The input:
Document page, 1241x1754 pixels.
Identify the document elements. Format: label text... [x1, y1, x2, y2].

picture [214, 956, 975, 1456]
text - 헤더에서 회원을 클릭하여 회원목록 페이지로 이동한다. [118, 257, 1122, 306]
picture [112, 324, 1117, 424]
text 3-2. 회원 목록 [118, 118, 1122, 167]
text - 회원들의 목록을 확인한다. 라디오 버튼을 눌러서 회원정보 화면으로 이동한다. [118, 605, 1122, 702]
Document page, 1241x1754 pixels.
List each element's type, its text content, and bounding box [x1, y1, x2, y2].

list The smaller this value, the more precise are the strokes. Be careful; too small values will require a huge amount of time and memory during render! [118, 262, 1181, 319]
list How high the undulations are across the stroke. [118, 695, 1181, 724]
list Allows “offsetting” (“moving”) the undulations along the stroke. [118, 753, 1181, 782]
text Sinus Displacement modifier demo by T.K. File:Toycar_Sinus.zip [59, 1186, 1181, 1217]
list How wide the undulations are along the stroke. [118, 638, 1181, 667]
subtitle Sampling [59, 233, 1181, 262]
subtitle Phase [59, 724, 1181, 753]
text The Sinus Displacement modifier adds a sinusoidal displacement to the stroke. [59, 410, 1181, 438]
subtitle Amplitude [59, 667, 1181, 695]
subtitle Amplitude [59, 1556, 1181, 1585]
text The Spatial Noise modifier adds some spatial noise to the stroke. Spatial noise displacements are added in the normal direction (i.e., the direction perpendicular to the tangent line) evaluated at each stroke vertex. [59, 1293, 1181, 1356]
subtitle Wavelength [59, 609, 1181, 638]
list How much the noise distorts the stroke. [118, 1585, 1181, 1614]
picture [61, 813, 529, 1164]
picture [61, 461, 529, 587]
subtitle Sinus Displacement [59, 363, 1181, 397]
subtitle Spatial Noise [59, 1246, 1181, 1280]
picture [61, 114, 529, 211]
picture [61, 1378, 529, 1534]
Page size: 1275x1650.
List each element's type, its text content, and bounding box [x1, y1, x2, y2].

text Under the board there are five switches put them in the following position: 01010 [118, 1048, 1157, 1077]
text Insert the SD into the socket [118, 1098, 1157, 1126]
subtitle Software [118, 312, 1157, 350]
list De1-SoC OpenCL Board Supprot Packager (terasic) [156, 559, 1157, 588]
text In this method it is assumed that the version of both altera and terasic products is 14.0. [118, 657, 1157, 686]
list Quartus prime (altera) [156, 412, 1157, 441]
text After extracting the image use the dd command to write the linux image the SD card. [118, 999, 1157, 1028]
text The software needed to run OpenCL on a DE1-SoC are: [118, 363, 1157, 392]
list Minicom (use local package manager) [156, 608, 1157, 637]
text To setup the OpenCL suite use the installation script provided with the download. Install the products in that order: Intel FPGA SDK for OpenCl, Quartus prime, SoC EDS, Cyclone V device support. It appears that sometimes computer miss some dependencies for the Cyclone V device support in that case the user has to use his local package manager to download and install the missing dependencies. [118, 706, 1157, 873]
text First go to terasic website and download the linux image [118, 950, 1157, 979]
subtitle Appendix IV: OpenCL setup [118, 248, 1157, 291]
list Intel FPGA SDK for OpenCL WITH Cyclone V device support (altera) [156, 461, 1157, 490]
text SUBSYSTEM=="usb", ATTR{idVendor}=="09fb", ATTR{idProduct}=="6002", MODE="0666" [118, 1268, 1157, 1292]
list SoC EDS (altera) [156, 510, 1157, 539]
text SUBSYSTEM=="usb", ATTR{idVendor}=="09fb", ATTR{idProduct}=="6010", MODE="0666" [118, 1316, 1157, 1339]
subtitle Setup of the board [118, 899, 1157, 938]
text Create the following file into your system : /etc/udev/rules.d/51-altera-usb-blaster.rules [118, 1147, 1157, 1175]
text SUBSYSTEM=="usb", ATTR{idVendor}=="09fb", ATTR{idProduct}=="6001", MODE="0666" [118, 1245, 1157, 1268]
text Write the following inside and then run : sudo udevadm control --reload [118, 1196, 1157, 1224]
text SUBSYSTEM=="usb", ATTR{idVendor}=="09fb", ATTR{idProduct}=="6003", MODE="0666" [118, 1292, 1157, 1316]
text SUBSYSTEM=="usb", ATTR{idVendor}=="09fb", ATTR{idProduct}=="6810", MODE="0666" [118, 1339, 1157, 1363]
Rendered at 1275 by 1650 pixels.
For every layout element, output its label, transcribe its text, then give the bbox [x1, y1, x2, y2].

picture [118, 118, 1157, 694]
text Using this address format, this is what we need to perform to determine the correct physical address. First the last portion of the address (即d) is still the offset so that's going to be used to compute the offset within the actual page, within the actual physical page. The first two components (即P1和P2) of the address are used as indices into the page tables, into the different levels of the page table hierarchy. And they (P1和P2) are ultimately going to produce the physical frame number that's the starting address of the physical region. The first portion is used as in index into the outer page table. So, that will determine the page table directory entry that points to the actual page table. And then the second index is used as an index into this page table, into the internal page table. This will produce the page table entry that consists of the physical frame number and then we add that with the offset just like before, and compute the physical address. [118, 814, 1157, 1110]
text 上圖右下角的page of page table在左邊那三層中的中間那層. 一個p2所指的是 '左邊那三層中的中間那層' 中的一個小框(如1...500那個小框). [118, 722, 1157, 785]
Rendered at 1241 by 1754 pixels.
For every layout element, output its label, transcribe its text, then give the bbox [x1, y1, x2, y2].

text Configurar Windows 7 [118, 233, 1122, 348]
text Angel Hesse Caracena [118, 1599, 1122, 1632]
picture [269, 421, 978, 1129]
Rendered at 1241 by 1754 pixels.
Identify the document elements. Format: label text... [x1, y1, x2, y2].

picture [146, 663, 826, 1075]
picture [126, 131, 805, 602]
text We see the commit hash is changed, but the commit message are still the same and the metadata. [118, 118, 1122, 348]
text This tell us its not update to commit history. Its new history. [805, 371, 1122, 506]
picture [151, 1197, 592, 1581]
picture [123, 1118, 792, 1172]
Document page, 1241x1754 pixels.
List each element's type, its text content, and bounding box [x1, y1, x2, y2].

Exercise goal: Write out every line of the data above without any alteration.

Written reply:
Document page, 1241x1754 pixels.
Identify the document elements. Format: label text... [x1, y1, x2, y2].

picture [214, 956, 975, 1456]
text - 헤더에서 회원을 클릭하여 회원목록 페이지로 이동한다. [118, 257, 1122, 306]
picture [112, 324, 1117, 424]
text 3-2. 회원 목록 [118, 118, 1122, 167]
text - 회원들의 목록을 확인한다. 라디오 버튼을 눌러서 회원정보 화면으로 이동한다. [118, 605, 1122, 702]
Document page, 1241x1754 pixels.
List each element's type, its text content, and bounding box [x1, y1, x2, y2].

list The smaller this value, the more precise are the strokes. Be careful; too small values will require a huge amount of time and memory during render! [118, 262, 1181, 319]
list How high the undulations are across the stroke. [118, 695, 1181, 724]
list Allows “offsetting” (“moving”) the undulations along the stroke. [118, 753, 1181, 782]
text Sinus Displacement modifier demo by T.K. File:Toycar_Sinus.zip [59, 1186, 1181, 1217]
list How wide the undulations are along the stroke. [118, 638, 1181, 667]
subtitle Sampling [59, 233, 1181, 262]
subtitle Phase [59, 724, 1181, 753]
text The Sinus Displacement modifier adds a sinusoidal displacement to the stroke. [59, 410, 1181, 438]
subtitle Amplitude [59, 667, 1181, 695]
subtitle Amplitude [59, 1556, 1181, 1585]
text The Spatial Noise modifier adds some spatial noise to the stroke. Spatial noise displacements are added in the normal direction (i.e., the direction perpendicular to the tangent line) evaluated at each stroke vertex. [59, 1293, 1181, 1356]
subtitle Wavelength [59, 609, 1181, 638]
list How much the noise distorts the stroke. [118, 1585, 1181, 1614]
picture [61, 813, 529, 1164]
picture [61, 461, 529, 587]
subtitle Sinus Displacement [59, 363, 1181, 397]
subtitle Spatial Noise [59, 1246, 1181, 1280]
picture [61, 114, 529, 211]
picture [61, 1378, 529, 1534]
Page size: 1275x1650.
List each element's type, its text content, and bounding box [x1, y1, x2, y2].

text Under the board there are five switches put them in the following position: 01010 [118, 1048, 1157, 1077]
text Insert the SD into the socket [118, 1098, 1157, 1126]
subtitle Software [118, 312, 1157, 350]
list De1-SoC OpenCL Board Supprot Packager (terasic) [156, 559, 1157, 588]
text In this method it is assumed that the version of both altera and terasic products is 14.0. [118, 657, 1157, 686]
list Quartus prime (altera) [156, 412, 1157, 441]
text After extracting the image use the dd command to write the linux image the SD card. [118, 999, 1157, 1028]
text The software needed to run OpenCL on a DE1-SoC are: [118, 363, 1157, 392]
list Minicom (use local package manager) [156, 608, 1157, 637]
text To setup the OpenCL suite use the installation script provided with the download. Install the products in that order: Intel FPGA SDK for OpenCl, Quartus prime, SoC EDS, Cyclone V device support. It appears that sometimes computer miss some dependencies for the Cyclone V device support in that case the user has to use his local package manager to download and install the missing dependencies. [118, 706, 1157, 873]
text First go to terasic website and download the linux image [118, 950, 1157, 979]
subtitle Appendix IV: OpenCL setup [118, 248, 1157, 291]
list Intel FPGA SDK for OpenCL WITH Cyclone V device support (altera) [156, 461, 1157, 490]
text SUBSYSTEM=="usb", ATTR{idVendor}=="09fb", ATTR{idProduct}=="6002", MODE="0666" [118, 1268, 1157, 1292]
list SoC EDS (altera) [156, 510, 1157, 539]
text SUBSYSTEM=="usb", ATTR{idVendor}=="09fb", ATTR{idProduct}=="6010", MODE="0666" [118, 1316, 1157, 1339]
subtitle Setup of the board [118, 899, 1157, 938]
text Create the following file into your system : /etc/udev/rules.d/51-altera-usb-blaster.rules [118, 1147, 1157, 1175]
text SUBSYSTEM=="usb", ATTR{idVendor}=="09fb", ATTR{idProduct}=="6001", MODE="0666" [118, 1245, 1157, 1268]
text Write the following inside and then run : sudo udevadm control --reload [118, 1196, 1157, 1224]
text SUBSYSTEM=="usb", ATTR{idVendor}=="09fb", ATTR{idProduct}=="6003", MODE="0666" [118, 1292, 1157, 1316]
text SUBSYSTEM=="usb", ATTR{idVendor}=="09fb", ATTR{idProduct}=="6810", MODE="0666" [118, 1339, 1157, 1363]
Rendered at 1275 by 1650 pixels.
For every layout element, output its label, transcribe its text, then give the bbox [x1, y1, x2, y2].

picture [118, 118, 1157, 694]
text Using this address format, this is what we need to perform to determine the correct physical address. First the last portion of the address (即d) is still the offset so that's going to be used to compute the offset within the actual page, within the actual physical page. The first two components (即P1和P2) of the address are used as indices into the page tables, into the different levels of the page table hierarchy. And they (P1和P2) are ultimately going to produce the physical frame number that's the starting address of the physical region. The first portion is used as in index into the outer page table. So, that will determine the page table directory entry that points to the actual page table. And then the second index is used as an index into this page table, into the internal page table. This will produce the page table entry that consists of the physical frame number and then we add that with the offset just like before, and compute the physical address. [118, 814, 1157, 1110]
text 上圖右下角的page of page table在左邊那三層中的中間那層. 一個p2所指的是 '左邊那三層中的中間那層' 中的一個小框(如1...500那個小框). [118, 722, 1157, 785]
Rendered at 1241 by 1754 pixels.
For every layout element, output its label, transcribe its text, then give the bbox [x1, y1, x2, y2].

text Configurar Windows 7 [118, 233, 1122, 348]
text Angel Hesse Caracena [118, 1599, 1122, 1632]
picture [269, 421, 978, 1129]
Rendered at 1241 by 1754 pixels.
Identify the document elements. Format: label text... [x1, y1, x2, y2].

picture [146, 663, 826, 1075]
picture [126, 131, 805, 602]
text We see the commit hash is changed, but the commit message are still the same and the metadata. [118, 118, 1122, 348]
text This tell us its not update to commit history. Its new history. [805, 371, 1122, 506]
picture [151, 1197, 592, 1581]
picture [123, 1118, 792, 1172]
Document page, 1241x1754 pixels.
List each element's type, its text content, and bounding box [x1, y1, x2, y2].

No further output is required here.